-------- Provided records
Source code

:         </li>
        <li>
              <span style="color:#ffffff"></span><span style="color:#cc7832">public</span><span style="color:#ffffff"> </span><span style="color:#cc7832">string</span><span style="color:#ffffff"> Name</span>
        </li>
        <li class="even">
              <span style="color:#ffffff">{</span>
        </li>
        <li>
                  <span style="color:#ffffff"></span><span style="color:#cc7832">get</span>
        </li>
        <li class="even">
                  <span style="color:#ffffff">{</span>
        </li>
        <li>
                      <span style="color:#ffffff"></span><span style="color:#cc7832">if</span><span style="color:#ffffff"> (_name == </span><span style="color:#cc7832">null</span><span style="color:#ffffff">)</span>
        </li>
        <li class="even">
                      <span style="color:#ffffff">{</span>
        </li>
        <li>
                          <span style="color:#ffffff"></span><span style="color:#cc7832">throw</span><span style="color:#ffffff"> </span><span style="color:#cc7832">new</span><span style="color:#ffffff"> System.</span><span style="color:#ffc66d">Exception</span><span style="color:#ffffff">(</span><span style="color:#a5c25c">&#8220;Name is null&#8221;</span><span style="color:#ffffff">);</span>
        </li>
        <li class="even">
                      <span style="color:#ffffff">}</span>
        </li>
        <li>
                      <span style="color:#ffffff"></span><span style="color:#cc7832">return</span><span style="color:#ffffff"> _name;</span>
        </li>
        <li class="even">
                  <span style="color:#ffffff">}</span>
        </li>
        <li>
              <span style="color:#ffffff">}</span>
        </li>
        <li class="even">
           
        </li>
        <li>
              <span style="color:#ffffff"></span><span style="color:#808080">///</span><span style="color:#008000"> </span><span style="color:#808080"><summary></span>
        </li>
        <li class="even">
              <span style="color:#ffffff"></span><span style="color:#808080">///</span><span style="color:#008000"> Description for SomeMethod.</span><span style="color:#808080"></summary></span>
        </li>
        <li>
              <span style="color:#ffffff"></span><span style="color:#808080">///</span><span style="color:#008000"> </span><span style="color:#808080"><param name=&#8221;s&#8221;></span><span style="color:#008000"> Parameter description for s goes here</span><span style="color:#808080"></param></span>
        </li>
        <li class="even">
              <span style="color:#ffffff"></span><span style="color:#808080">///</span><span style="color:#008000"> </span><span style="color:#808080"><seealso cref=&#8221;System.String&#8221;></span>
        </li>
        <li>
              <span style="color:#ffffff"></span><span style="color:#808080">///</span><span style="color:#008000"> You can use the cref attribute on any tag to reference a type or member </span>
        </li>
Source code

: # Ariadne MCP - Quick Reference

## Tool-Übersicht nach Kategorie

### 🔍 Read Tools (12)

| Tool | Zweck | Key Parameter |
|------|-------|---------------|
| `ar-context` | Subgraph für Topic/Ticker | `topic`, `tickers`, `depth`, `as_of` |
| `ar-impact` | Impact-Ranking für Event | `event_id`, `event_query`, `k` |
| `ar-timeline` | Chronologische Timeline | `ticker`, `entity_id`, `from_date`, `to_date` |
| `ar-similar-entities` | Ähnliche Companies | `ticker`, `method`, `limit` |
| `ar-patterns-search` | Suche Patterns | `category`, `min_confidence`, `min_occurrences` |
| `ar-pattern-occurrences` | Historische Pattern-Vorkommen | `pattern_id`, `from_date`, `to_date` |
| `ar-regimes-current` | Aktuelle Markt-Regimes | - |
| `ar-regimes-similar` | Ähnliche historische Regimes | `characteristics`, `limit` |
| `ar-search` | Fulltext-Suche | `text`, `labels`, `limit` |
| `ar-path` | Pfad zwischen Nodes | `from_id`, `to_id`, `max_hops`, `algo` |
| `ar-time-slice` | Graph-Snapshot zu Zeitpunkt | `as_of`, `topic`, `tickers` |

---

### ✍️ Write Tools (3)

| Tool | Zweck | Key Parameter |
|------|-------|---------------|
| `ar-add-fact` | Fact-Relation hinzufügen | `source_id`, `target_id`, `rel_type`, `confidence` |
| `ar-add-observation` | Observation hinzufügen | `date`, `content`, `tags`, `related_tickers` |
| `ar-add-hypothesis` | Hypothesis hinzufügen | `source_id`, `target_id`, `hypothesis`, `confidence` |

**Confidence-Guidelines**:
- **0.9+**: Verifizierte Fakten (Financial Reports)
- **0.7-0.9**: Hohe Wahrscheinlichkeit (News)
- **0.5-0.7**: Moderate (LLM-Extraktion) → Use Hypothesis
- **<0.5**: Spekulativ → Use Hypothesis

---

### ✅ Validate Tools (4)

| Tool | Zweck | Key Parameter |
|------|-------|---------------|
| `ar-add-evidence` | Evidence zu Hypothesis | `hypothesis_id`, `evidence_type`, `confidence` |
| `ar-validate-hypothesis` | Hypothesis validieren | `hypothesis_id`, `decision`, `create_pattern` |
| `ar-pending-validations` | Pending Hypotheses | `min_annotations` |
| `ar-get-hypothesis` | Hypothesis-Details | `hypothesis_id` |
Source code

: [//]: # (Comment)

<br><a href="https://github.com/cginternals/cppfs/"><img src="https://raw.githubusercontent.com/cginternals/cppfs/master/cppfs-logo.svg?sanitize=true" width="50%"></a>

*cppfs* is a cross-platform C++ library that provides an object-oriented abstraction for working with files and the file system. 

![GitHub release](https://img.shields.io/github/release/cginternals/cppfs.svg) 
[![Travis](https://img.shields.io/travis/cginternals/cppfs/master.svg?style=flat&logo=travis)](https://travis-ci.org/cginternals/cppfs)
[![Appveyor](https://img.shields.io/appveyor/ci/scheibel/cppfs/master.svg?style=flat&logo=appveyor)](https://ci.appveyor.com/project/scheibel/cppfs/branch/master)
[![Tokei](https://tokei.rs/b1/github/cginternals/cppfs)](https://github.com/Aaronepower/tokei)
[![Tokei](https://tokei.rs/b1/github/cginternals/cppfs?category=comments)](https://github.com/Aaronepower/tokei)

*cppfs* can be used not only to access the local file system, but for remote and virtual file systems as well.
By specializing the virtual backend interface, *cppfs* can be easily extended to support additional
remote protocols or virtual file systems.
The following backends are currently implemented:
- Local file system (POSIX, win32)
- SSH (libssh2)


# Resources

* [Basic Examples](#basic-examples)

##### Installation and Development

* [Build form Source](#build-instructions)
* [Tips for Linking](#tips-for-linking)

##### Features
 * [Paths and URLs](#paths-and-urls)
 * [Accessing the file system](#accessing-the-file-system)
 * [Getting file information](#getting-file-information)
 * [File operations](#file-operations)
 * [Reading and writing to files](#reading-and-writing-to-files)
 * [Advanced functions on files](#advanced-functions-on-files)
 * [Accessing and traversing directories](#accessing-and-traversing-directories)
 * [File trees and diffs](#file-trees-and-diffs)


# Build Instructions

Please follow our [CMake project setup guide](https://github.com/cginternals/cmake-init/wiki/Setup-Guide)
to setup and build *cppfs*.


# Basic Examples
----------------
Exercise -
Would you output, from the records above, exactly the run of lines that starts at the line containing "##### Installation and Development" and ends at the line containing "the file system](#accessing-the-file-system)", and only that run?

Solution to this task -
##### Installation and Development

* [Build form Source](#build-instructions)
* [Tips for Linking](#tips-for-linking)

##### Features
 * [Paths and URLs](#paths-and-urls)
 * [Accessing the file system](#accessing-the-file-system)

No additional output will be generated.